BACKGROUND/OBJECTIVE: We report the first analysis of an extended half‐life recombinant factor IX, nonacog beta pegol (N9‐GP), in previously untreated patients (PUPs) and minimally treated patients with hemophilia B. METHODS: Paradigm 6 (Safety and Efficacy of Nonacog Beta Pegol [N9‐GP] in Previously Untreated Patients With Haemophilia B) is a multicenter, open‐label, single‐arm, phase 3 trial. Main inclusion criteria were males aged < 6 years, with hemophilia B with factor IX (FIX) activity ≤ 2%, who were previously untreated or with ≤ 3 exposure days (EDs) to FIX‐containing products. Patients received N9‐GP 40 IU/kg once weekly (prophylaxis) or individualized dosing (preprophylaxis). Bleeds were treated with N9‐GP 40 IU/kg (80 IU/kg if severe). The primary end point was incidence of anti‐FIX inhibitory antibodies (inhibitors). Secondary end points included safety outcomes and annualized bleeding rate (ABR). RESULTS: At data cutoff (August 31, 2018), 38 patients had been screened, and 37 had received N9‐GP (median age, 1.0 years [range, 0‐4]). Total in‐trial EDs amounted to 2833, representing ~ 65 patient‐years. Two (6.1%) of 33 “at‐risk” patients (patients with ≥ 10 EDs plus patients who developed inhibitors) developed high‐titer inhibitors and were withdrawn. No other safety concerns, including thromboembolic events, were identified.
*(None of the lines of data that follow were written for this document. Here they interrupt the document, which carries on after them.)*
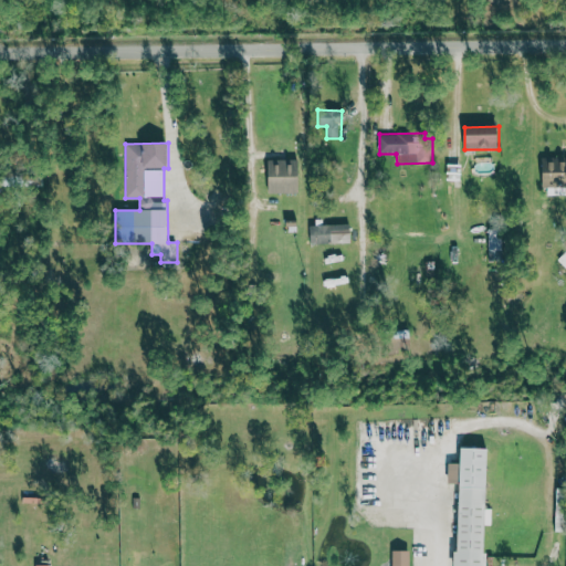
[(544,187),(565,187),(565,157),(544,158),(544,187)]
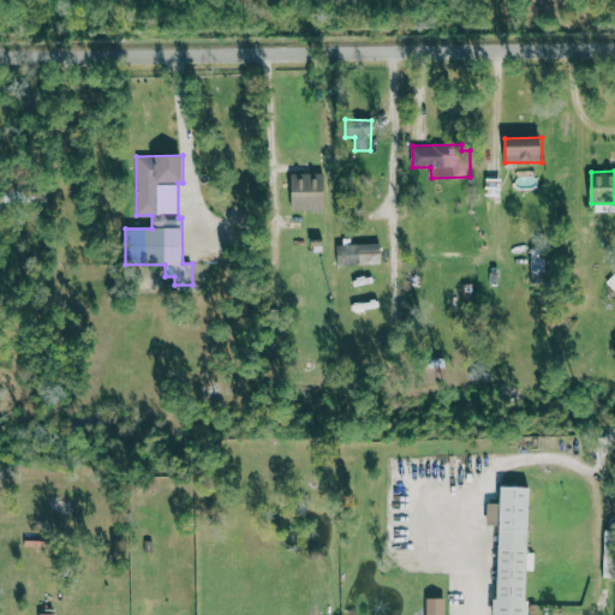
[(291,209),(324,210),(326,174),(292,173),(291,209)]
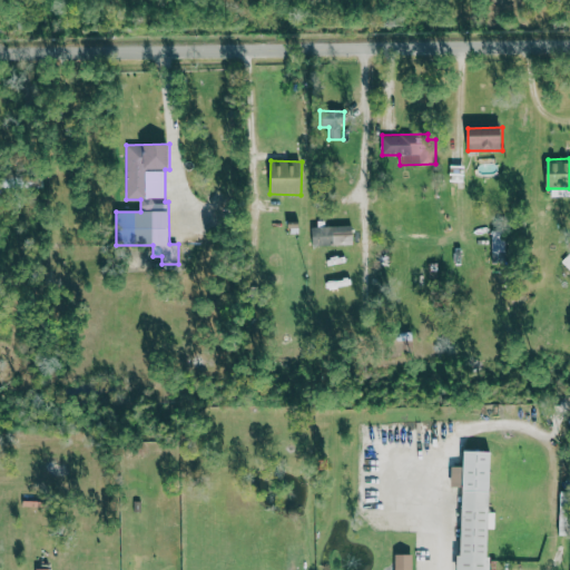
[(312,226),(312,245),(353,244),(353,224),(312,226)]
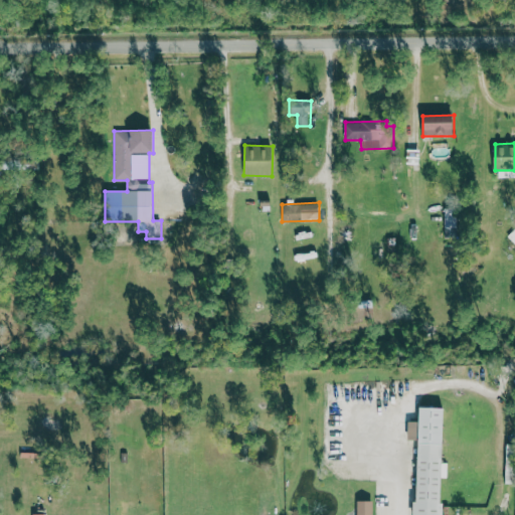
[(444,237),(457,237),(458,208),(444,208),(444,237)]
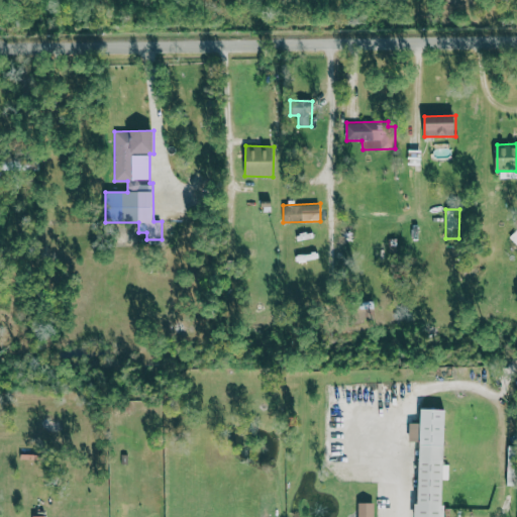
[(375,302),(364,302),(364,322),(375,322),(375,302)]
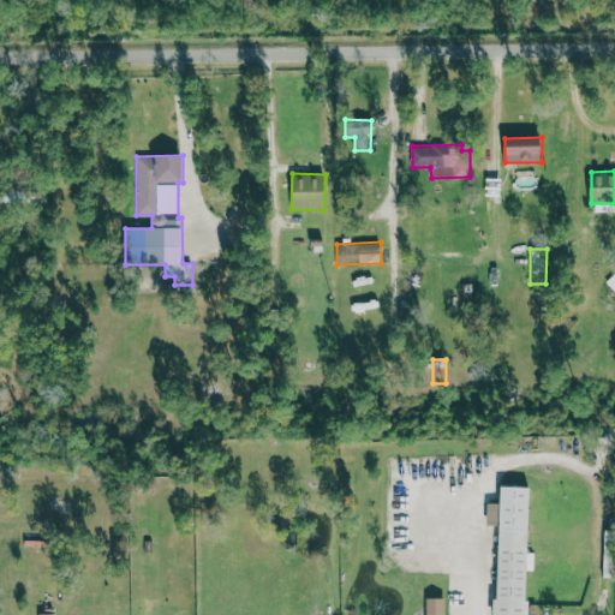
[(531,488),(502,488),(502,503),(488,503),(488,526),(499,526),(499,614),(529,614),(530,571),(535,571),(535,551),(531,551),(531,488)]
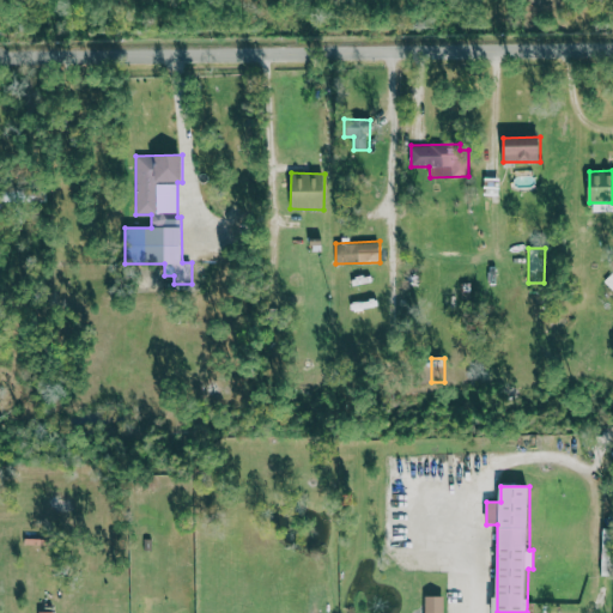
[(443,612),(444,596),(425,596),(425,612),(443,612)]
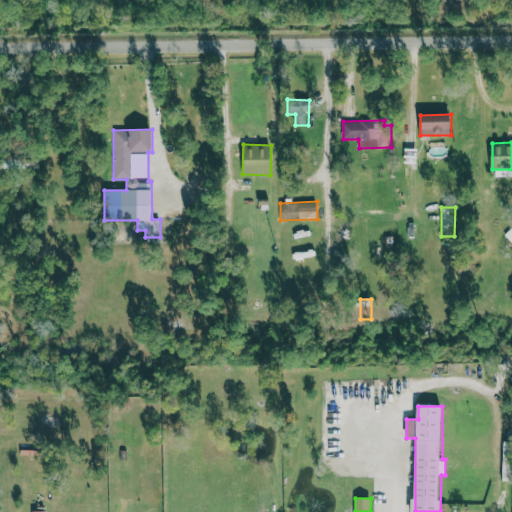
All buildings are outlined.
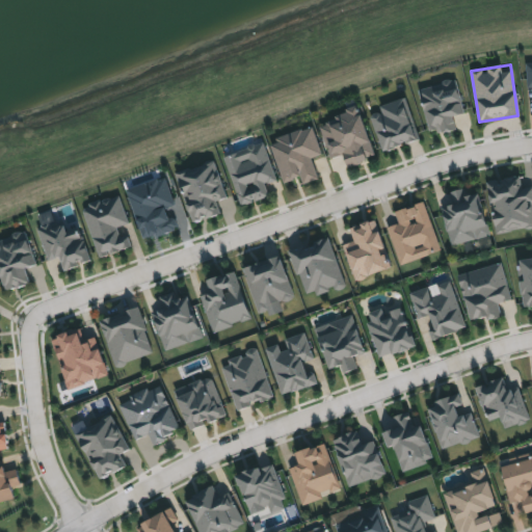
[(418,90),(429,131),(455,125),(452,112),(464,108),(457,80),(418,90)]
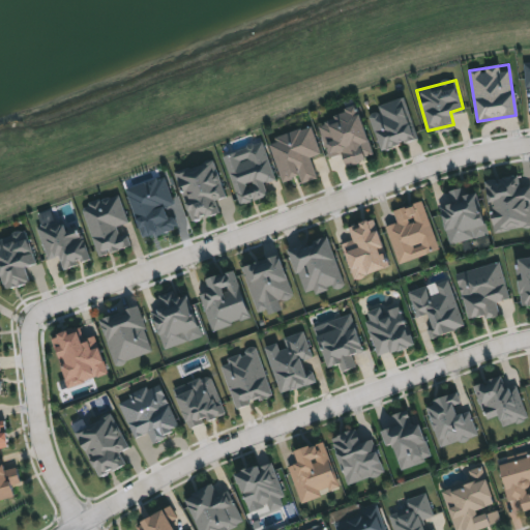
[(370,117),(383,152),(418,139),(403,96),(379,106),(382,113),(370,117)]
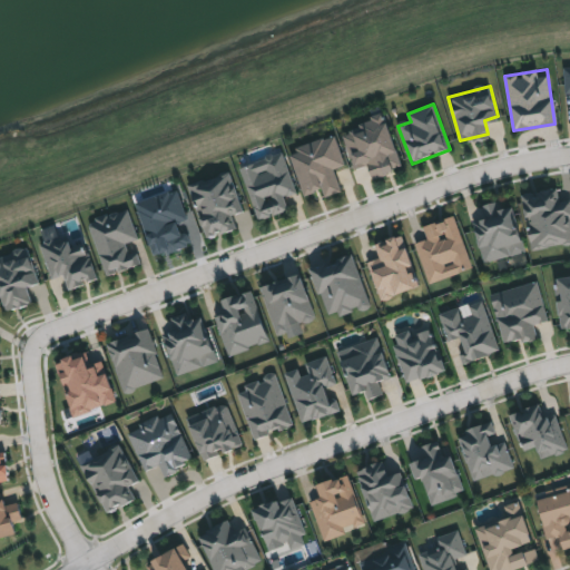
[(343,137),(354,169),(366,166),(371,182),(405,170),(385,109),(371,114),(373,120),(362,124),(362,126),(350,130),(351,135),(343,137)]
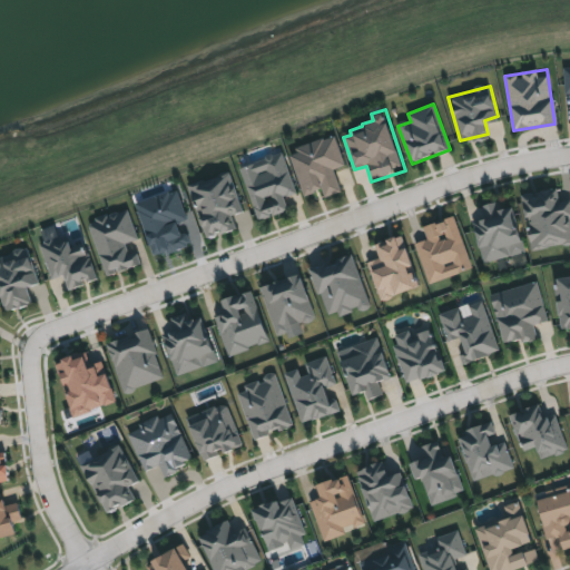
[(292,157),(307,202),(342,190),(335,172),(346,167),(334,135),(290,151),(292,157)]
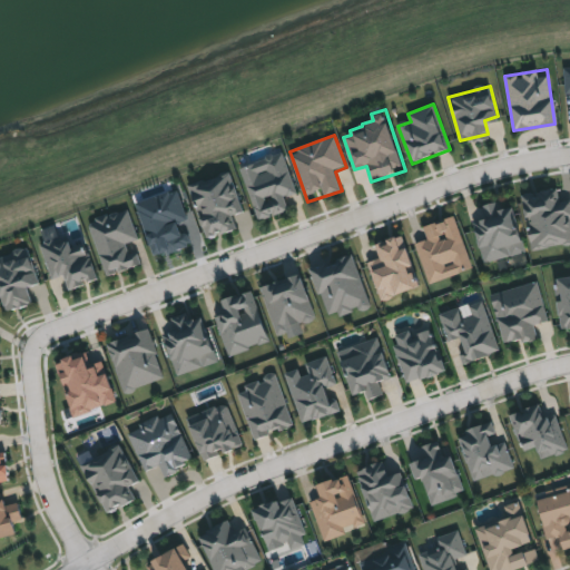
[(239,169),(261,222),(287,212),(283,198),(297,193),(282,153),(239,169)]
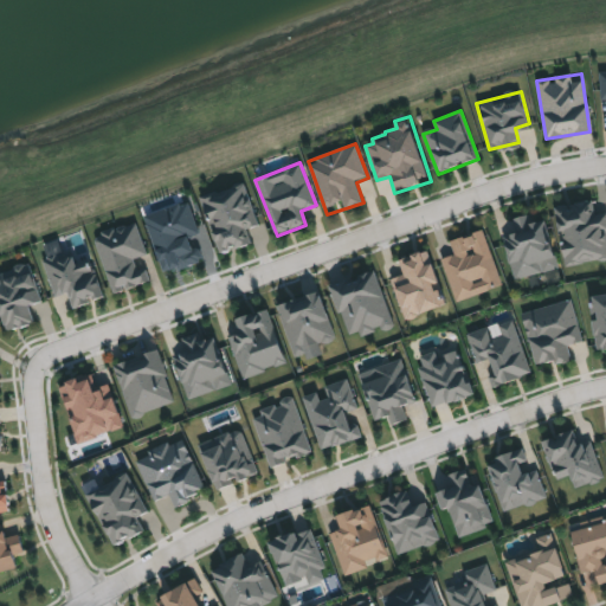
[(197,199),(217,257),(249,245),(244,231),(258,226),(243,182),(197,199)]
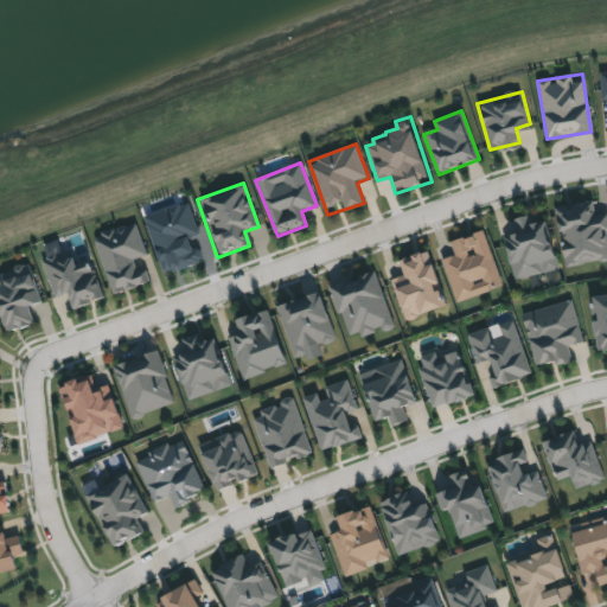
[(554,206),(588,198),(593,219),(606,216),(606,259),(567,268),(554,206)]
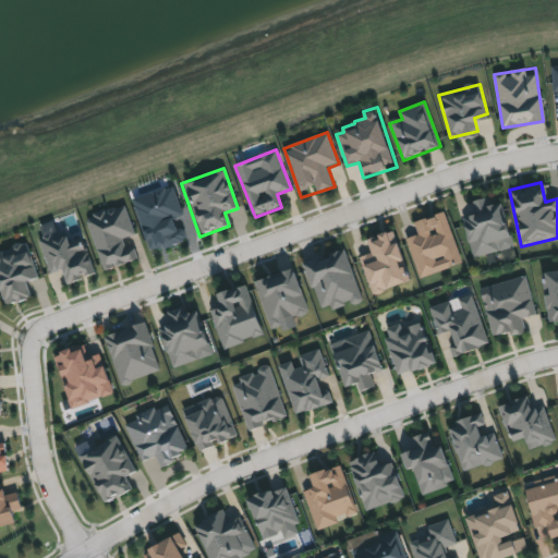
[(131,201),(152,253),(182,241),(186,239),(179,218),(185,215),(173,184),(131,201)]
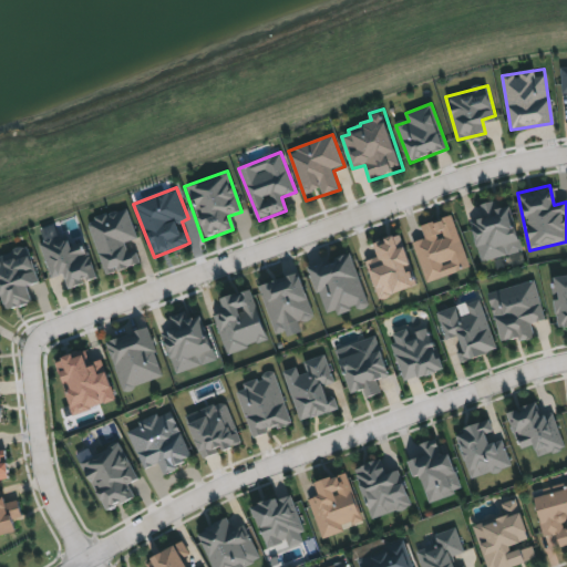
[(470,220),(482,217),(480,206),(495,203),(497,214),(513,209),(523,251),(480,263),(470,220)]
In the prophylaxis group (n = 28), 67.9% were bleed free; all bleeds (n = 15) were treated with one N9‐GP injection; and overall, spontaneous, and traumatic ABRs were low (median ABRs of 0.0, 0.0, and 0.0, respectively; modeled mean ABRs of 0.31, 0.08, and 0.23, respectively). Estimated mean FIX trough activity was 15.0%. CONCLUSION: We report an inhibitor incidence of 6.1%, which is within the expected range for PUPs with hemophilia B. No other safety concerns were identified; moreover, N9‐GP provided effective hemostatic coverage.